Which of the following transitions results in the maximum frequency of emission?
A. n = 2 to n = 1
B. n = 6 to n = 2
C. n = 1 to n = 2
D. n = 2 to n = 6

Answer 1

Hint: This question is related to Bohr’s model of a Hydrogen Atom, in which the frequency of transition from one orbit ($n_1$) to another ($n_2$) can be derived by:
$\begin{align}
  & \dfrac{1}{\lambda }=(\dfrac{1}{{{n}_{1}}^{2}}-\dfrac{1}{{{n}_{2}}^{2}}){{R}_{H}},\text{ where }{{\text{R}}_{\text{H}}}\text{ is the Rydberg Constant = 1}\text{.09678 X 1}{{\text{0}}^{\text{-2}}}\text{n}{{\text{m}}^{\text{-1}}}\text{.} \\
 & \Rightarrow \dfrac{\upsilon }{c}=(\dfrac{1}{{{n}_{1}}^{2}}-\dfrac{1}{{{n}_{2}}^{2}}){{R}_{H}}(\because \lambda =\dfrac{c}{\upsilon })\text{ , where c is the speed of light}\text{.} \\
 & \Rightarrow \upsilon \text{=}(\dfrac{1}{{{n}_{1}}^{2}}-\dfrac{1}{{{n}_{2}}^{2}}){{R}_{H}}*c \\
\end{align}$
Where $\lambda $ is the wavelength of transmission and $\upsilon $ is its frequency.

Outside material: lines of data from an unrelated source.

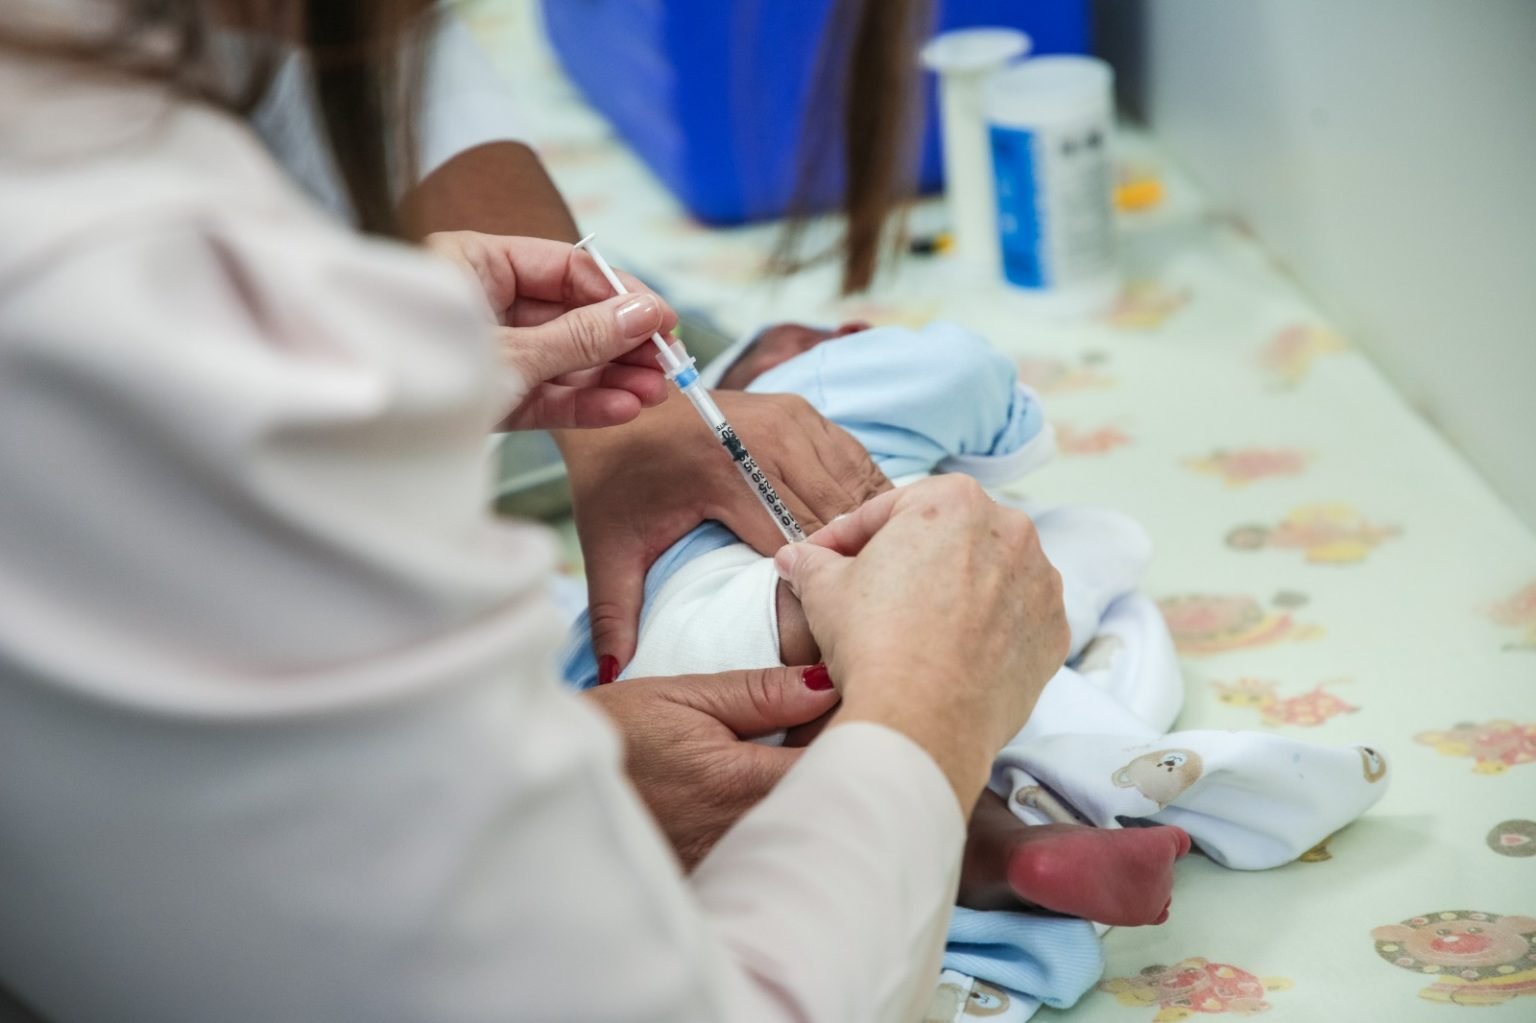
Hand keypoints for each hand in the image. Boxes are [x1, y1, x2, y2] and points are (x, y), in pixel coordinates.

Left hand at [424, 231, 674, 429]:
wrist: (353, 446)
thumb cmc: (414, 372)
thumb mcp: (510, 353)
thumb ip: (580, 336)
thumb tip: (644, 314)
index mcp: (473, 264)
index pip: (566, 268)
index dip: (620, 293)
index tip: (663, 320)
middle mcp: (482, 303)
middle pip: (570, 315)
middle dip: (621, 342)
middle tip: (668, 364)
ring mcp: (487, 353)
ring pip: (562, 359)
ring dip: (610, 376)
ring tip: (654, 392)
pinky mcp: (489, 398)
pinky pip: (544, 395)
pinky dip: (582, 402)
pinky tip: (622, 408)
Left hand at [559, 390, 891, 679]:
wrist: (616, 406)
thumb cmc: (614, 480)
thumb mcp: (608, 548)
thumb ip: (614, 613)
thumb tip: (612, 677)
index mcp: (725, 473)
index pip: (795, 549)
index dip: (811, 598)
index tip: (817, 644)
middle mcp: (769, 438)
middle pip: (835, 522)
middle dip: (844, 571)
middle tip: (853, 621)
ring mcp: (793, 419)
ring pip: (855, 492)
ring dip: (862, 537)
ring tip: (865, 584)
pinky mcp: (805, 412)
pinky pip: (855, 464)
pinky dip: (862, 504)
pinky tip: (861, 543)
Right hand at [583, 666, 841, 867]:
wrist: (552, 804)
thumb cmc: (612, 738)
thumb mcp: (680, 697)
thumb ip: (758, 693)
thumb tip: (825, 682)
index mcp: (740, 783)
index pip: (838, 761)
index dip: (857, 730)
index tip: (850, 703)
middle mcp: (745, 835)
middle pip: (832, 802)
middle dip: (843, 764)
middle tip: (825, 728)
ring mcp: (732, 866)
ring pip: (807, 829)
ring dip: (815, 793)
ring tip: (792, 757)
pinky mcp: (719, 882)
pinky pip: (775, 852)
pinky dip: (786, 823)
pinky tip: (766, 796)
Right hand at [773, 475, 1069, 804]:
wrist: (922, 722)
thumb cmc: (875, 644)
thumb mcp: (824, 591)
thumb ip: (812, 562)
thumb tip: (795, 558)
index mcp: (953, 502)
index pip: (888, 511)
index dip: (847, 537)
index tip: (825, 557)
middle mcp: (1010, 530)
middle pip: (945, 537)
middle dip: (907, 559)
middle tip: (868, 592)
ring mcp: (1040, 582)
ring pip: (987, 574)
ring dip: (954, 590)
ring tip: (914, 626)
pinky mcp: (1053, 631)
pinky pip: (1014, 618)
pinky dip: (989, 628)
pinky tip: (953, 651)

Complete step-by-step solution:
Let us now observe the expression derived in the hint.
Since all other terms except the energy levels of the two orbits are constant, we can determine that the maximum frequency transmission will be in that scenario in which the electron makes the largest transition from a lower energy level to a higher energy level as a transition from a higher energy level to a lower energy level would result in negative frequency.
Thus, we eliminate options a) and b).
Of the other two possible answers, the transition from n = 1 to n = 2 is a larger transition than when compared to n = 2 to n = 6 according to the above formula since for the transition from n = 1 to n = 2:
$\Rightarrow \upsilon \text{=}0.75{{R}_{H}}*c$
However, for the transition from n= 2 to n = 6:
$\Rightarrow \upsilon \text{=}0.22{{R}_{H}}*c$
Therefore, we conclude that the transition from n = 1 to n = 2 is the greatest from the given options, making the answer to this question C).

NOTE: It is not required to calculate the exact frequency of each of the given options to be able to solve this question, as simple observation of the wavelength equation will do the same trick.
Please do not be fooled by a larger numerical transition as shown in option d) and make sure you have analysed each and every option according to the required formula before giving an answer.